Measuring Civic Participation
Let’s get practical on how civic participation can be measured. We think the World Bank’s Social Capital Assessment Tool is a great starting point because its Household Questionnaire includes a set of well-tested questions for understanding individuals’ involvement in community organizations. We’ll lay out an overview of those questions here so you can see how they tie into supporting an analysis of structural social capital.

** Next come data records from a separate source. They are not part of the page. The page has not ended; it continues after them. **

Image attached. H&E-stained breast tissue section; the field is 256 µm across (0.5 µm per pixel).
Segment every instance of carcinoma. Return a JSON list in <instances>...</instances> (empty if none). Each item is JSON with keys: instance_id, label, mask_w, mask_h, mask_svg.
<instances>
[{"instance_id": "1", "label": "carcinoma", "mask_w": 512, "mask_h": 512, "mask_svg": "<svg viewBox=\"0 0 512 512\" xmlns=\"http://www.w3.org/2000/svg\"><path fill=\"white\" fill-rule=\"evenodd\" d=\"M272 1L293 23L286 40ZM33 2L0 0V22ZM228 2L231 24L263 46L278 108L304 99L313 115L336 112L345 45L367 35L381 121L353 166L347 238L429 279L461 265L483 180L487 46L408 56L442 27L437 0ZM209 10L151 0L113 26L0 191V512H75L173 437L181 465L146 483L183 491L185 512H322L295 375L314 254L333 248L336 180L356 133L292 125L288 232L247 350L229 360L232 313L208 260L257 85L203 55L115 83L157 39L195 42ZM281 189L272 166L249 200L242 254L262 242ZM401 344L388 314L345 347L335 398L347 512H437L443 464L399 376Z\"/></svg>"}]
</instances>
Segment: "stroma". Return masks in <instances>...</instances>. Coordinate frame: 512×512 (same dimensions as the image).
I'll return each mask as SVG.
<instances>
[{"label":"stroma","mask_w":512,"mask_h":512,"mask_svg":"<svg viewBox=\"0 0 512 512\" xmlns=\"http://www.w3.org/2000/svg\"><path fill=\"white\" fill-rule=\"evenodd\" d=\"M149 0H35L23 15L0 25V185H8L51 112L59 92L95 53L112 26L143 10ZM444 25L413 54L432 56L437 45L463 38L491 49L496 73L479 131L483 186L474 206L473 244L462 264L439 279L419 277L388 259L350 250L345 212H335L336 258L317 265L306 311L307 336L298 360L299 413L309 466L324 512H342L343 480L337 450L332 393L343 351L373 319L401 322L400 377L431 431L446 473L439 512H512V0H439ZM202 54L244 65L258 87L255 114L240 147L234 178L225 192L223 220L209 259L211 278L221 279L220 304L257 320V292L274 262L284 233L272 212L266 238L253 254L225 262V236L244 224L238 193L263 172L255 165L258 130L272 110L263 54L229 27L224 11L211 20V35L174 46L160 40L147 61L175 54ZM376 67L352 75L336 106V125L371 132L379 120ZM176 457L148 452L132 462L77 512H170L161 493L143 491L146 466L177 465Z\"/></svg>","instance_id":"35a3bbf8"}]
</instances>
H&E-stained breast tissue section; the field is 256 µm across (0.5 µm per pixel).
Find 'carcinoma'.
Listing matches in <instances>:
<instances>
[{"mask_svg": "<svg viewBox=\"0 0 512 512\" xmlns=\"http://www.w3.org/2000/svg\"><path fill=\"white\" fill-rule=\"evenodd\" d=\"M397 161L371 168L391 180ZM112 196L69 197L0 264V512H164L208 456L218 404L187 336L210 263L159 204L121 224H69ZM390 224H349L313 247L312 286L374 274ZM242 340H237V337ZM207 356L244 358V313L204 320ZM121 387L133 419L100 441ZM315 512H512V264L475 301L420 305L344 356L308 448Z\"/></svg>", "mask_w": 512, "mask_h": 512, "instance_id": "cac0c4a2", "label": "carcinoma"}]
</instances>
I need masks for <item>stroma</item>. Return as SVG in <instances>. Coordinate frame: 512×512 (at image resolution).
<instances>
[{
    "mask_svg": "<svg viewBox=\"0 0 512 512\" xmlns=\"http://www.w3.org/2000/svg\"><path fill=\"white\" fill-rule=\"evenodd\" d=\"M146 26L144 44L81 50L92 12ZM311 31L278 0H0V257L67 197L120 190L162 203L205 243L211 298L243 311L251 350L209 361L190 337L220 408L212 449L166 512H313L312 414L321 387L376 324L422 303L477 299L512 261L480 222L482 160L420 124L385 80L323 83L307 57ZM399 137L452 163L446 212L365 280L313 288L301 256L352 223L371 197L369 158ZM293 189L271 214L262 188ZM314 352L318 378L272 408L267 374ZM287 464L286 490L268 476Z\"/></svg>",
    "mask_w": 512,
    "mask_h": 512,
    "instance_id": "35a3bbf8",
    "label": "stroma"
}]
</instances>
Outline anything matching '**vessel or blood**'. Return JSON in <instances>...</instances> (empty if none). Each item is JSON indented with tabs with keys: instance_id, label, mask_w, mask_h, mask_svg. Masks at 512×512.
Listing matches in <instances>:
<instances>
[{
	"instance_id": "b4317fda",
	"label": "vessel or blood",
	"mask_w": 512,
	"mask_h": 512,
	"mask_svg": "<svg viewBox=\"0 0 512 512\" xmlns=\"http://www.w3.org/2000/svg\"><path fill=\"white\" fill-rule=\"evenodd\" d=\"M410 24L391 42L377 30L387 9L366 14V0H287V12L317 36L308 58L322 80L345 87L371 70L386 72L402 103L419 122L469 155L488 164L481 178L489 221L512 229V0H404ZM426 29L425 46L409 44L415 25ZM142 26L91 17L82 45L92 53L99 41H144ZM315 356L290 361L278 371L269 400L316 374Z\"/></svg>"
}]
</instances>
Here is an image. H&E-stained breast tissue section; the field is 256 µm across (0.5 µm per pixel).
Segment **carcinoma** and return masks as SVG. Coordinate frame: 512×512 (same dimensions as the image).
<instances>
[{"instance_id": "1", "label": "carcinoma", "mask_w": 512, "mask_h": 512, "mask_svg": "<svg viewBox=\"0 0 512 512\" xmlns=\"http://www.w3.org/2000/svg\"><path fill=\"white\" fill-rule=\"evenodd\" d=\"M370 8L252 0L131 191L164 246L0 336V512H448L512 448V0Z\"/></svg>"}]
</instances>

Questions Relating to Density of Membership
- List of household organization memberships
- Level of activity or leadership in those organizations
Questions Relating to Diversity of Membership
- Overlap in membership across most important organizations
- Level of membership diversity in each organization across the following dimensions: gender, age group, occupation, level of education, religion and political viewpoint
Questions Relating to Participation in Decision Making
- Level of member involvement in group decisions
- Effectiveness of group leadership
Note that the Social Capital Assessment Tool did not include questions targeting inclusiveness in access, which was the last suggested indicator for structural social capital. We think there is opportunity to assess this by working directly with community organizations to understand their outreach methods and membership access policies.
We plan to refine the questionnaire for use in broader contexts and test the quality of information we can gather through an online format. In the meantime, we hope you’ll consider incorporating civic participation as a factor in your thinking about social capital!